Visuelle Signale der Bilddramaturgie in Videos für ein Sequenzende -Schlussstereotyp
Wenn du deinen Zuschauer:innen dagegen signalisieren möchtest: „Hallo, schließ‘ in deiner Erwartungshaltung ein Kapitel ab!“ oder „Mach‘ dich auf den Schluss gefasst!“, dann besetze den rechten Bildrand mit einem Cache ohne Information. Im Sinn unserer unbewussten Wahrnehmung gibt es also rechts (in der Zukunft) nichts Neues mehr. Das wird vom Unterbewusstsein deiner Zuschauer:innen akzeptiert.
Schau‘ Dir typische Western aus den 1950er und 1960er-Jahren an. Filme, die ihr Publikum intellektuell nicht überfordern wollten/konnten. In denen auch keine expliziten Spoiler vorkommen durften, aber sanfte (rein visuelle) Hilfestellungen für das Publikum, was es denn in den nächsten Szenen erwarten konnte.

- [Aufgaben]:
**A)** Fasse den Absatz des Textauszugs, der mit „Wenn du deinen Zuschauer:innen dagegen“ beginnt, in zwei kurzen Sätzen zusammen und behalte dabei seine wesentlichen Aussagen bei.
**B)** Ändere die Zeilen im Material, beginnend mit der ersten Zeile und endend mit der Zeile, die „0: (1081, 991)“ enthält (beide eingeschlossen), indem du „Track“ überall durch „Follow“ ersetzt. Gib nur diese Zeilen aus und lass alles andere unverändert.

- [Material zur Aufgabe]:
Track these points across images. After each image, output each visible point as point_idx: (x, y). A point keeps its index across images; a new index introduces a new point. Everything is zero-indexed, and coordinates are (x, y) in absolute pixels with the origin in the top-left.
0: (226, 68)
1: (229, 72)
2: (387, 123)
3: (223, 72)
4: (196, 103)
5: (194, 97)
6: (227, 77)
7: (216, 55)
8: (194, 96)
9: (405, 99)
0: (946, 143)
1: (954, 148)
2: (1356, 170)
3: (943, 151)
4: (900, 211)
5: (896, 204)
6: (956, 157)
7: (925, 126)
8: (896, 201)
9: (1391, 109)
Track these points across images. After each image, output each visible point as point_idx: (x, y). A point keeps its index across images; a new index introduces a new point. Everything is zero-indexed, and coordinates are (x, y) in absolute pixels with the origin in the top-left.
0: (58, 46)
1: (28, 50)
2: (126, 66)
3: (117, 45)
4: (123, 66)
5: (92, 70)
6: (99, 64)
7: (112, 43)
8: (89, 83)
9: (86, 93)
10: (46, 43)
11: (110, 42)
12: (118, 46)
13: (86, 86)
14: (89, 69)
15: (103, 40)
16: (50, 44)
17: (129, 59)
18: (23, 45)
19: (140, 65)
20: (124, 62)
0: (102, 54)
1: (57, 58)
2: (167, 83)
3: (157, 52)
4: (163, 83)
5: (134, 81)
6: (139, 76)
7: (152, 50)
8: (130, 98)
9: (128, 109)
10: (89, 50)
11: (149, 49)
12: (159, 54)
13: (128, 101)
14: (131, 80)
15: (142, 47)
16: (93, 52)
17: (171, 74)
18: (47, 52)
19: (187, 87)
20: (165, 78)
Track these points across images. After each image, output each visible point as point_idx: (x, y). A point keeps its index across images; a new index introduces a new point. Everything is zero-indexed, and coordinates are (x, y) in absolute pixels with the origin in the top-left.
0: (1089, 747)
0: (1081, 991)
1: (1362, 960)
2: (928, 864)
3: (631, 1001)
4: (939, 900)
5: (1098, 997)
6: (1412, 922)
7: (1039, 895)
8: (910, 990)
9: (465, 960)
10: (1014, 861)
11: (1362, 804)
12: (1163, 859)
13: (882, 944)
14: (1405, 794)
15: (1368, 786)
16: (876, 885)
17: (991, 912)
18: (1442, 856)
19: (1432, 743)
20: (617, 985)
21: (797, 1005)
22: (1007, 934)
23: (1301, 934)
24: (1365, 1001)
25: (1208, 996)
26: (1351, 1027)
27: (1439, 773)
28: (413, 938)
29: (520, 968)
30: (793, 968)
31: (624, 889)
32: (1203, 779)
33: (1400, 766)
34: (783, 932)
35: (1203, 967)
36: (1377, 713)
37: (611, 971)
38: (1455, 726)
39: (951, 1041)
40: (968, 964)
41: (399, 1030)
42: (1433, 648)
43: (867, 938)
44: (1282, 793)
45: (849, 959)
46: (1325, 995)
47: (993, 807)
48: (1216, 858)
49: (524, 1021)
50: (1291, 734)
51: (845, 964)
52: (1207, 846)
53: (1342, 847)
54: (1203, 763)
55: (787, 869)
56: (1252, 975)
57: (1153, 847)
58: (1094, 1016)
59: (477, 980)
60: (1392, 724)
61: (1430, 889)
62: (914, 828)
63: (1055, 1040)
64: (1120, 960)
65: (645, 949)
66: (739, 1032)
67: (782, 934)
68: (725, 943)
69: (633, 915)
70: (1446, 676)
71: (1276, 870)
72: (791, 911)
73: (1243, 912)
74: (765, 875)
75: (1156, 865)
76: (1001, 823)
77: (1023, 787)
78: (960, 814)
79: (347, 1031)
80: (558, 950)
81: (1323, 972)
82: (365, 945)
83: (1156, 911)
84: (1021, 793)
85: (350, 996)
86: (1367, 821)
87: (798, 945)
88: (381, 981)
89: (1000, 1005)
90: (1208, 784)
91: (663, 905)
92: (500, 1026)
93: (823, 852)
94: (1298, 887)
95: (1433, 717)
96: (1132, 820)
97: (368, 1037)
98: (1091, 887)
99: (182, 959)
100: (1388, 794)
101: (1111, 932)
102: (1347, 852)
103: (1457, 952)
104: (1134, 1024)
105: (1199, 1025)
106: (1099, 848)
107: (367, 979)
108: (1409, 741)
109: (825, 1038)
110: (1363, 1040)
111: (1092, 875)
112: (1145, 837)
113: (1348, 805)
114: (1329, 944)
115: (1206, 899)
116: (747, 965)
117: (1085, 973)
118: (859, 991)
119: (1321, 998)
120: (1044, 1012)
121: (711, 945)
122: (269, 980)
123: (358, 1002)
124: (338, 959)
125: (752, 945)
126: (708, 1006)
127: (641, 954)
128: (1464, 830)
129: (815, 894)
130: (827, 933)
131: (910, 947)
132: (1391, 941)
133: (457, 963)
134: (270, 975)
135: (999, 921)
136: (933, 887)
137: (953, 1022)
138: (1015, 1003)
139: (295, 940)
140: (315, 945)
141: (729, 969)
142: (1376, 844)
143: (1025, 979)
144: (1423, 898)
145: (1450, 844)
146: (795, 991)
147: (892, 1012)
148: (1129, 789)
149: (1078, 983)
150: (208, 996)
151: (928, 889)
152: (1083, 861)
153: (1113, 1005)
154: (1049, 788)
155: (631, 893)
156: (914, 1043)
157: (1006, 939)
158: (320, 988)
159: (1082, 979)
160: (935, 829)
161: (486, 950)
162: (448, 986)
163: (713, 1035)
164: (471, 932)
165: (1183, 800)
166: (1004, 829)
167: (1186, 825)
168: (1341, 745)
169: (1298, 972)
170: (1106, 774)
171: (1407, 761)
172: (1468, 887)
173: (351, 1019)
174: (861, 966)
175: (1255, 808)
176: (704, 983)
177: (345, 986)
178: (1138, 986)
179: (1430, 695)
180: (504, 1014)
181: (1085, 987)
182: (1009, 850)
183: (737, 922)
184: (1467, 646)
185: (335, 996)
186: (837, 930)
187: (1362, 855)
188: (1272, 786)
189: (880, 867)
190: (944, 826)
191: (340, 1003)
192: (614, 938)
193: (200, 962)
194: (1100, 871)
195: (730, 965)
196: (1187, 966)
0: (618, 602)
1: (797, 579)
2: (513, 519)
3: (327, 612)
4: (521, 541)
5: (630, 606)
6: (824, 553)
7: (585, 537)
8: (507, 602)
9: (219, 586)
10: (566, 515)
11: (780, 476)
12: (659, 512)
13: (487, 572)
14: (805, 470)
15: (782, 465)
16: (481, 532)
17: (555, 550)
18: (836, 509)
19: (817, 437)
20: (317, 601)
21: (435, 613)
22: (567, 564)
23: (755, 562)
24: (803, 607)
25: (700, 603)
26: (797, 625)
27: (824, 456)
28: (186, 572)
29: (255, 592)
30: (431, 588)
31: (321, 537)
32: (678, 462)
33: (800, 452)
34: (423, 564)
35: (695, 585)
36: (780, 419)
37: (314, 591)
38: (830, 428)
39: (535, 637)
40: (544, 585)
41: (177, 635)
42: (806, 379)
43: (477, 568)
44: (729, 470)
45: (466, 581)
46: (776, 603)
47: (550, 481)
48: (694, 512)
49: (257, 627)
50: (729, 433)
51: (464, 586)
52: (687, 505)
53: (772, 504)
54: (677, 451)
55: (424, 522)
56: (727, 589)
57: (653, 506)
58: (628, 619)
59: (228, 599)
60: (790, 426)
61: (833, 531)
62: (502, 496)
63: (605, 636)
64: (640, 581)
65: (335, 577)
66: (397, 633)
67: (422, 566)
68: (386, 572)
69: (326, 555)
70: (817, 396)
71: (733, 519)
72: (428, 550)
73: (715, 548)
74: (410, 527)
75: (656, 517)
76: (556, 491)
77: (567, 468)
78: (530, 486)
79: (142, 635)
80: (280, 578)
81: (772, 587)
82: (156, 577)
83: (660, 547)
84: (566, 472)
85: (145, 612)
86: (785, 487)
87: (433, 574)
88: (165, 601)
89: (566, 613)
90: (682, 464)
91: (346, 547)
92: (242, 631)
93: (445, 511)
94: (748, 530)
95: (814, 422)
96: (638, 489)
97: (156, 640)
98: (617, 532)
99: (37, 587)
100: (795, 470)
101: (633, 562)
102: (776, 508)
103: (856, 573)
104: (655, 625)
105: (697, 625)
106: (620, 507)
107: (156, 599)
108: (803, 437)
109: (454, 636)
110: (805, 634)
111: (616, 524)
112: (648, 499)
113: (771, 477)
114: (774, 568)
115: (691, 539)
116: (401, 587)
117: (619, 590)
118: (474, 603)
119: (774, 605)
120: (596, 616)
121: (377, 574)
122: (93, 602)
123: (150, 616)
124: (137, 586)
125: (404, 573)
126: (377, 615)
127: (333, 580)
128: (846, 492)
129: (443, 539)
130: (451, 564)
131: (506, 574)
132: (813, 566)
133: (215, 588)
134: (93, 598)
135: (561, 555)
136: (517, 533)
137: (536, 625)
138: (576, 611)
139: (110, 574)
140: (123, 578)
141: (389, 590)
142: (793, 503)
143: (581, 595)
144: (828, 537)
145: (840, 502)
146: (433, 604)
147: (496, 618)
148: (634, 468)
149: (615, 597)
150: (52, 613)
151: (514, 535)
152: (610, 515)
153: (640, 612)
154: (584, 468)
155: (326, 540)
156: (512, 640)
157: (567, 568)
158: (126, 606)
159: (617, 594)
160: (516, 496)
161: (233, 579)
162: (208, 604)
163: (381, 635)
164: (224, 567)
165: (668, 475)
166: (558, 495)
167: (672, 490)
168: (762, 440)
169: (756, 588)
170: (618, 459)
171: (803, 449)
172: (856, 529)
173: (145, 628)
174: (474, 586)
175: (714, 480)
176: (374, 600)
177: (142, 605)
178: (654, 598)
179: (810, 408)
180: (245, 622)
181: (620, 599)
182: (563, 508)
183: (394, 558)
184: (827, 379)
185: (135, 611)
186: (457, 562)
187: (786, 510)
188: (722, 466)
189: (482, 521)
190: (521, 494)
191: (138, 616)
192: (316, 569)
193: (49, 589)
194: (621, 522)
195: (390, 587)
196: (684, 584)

- [Lösungen]:
**A)** Wer den Zuschauer:innen ein Kapitelende oder den nahenden Schluss signalisieren will, besetzt den rechten Bildrand mit einem Cache ohne Information. Da rechts für die unbewusste Wahrnehmung die Zukunft liegt, gibt es dort dann nichts Neues mehr, und das Unterbewusstsein der Zuschauer:innen akzeptiert das.

**B)**
Follow these points across images. After each image, output each visible point as point_idx: (x, y). A point keeps its index across images; a new index introduces a new point. Everything is zero-indexed, and coordinates are (x, y) in absolute pixels with the origin in the top-left.
0: (226, 68)
1: (229, 72)
2: (387, 123)
3: (223, 72)
4: (196, 103)
5: (194, 97)
6: (227, 77)
7: (216, 55)
8: (194, 96)
9: (405, 99)
0: (946, 143)
1: (954, 148)
2: (1356, 170)
3: (943, 151)
4: (900, 211)
5: (896, 204)
6: (956, 157)
7: (925, 126)
8: (896, 201)
9: (1391, 109)
Follow these points across images. After each image, output each visible point as point_idx: (x, y). A point keeps its index across images; a new index introduces a new point. Everything is zero-indexed, and coordinates are (x, y) in absolute pixels with the origin in the top-left.
0: (58, 46)
1: (28, 50)
2: (126, 66)
3: (117, 45)
4: (123, 66)
5: (92, 70)
6: (99, 64)
7: (112, 43)
8: (89, 83)
9: (86, 93)
10: (46, 43)
11: (110, 42)
12: (118, 46)
13: (86, 86)
14: (89, 69)
15: (103, 40)
16: (50, 44)
17: (129, 59)
18: (23, 45)
19: (140, 65)
20: (124, 62)
0: (102, 54)
1: (57, 58)
2: (167, 83)
3: (157, 52)
4: (163, 83)
5: (134, 81)
6: (139, 76)
7: (152, 50)
8: (130, 98)
9: (128, 109)
10: (89, 50)
11: (149, 49)
12: (159, 54)
13: (128, 101)
14: (131, 80)
15: (142, 47)
16: (93, 52)
17: (171, 74)
18: (47, 52)
19: (187, 87)
20: (165, 78)
Follow these points across images. After each image, output each visible point as point_idx: (x, y). A point keeps its index across images; a new index introduces a new point. Everything is zero-indexed, and coordinates are (x, y) in absolute pixels with the origin in the top-left.
0: (1089, 747)
0: (1081, 991)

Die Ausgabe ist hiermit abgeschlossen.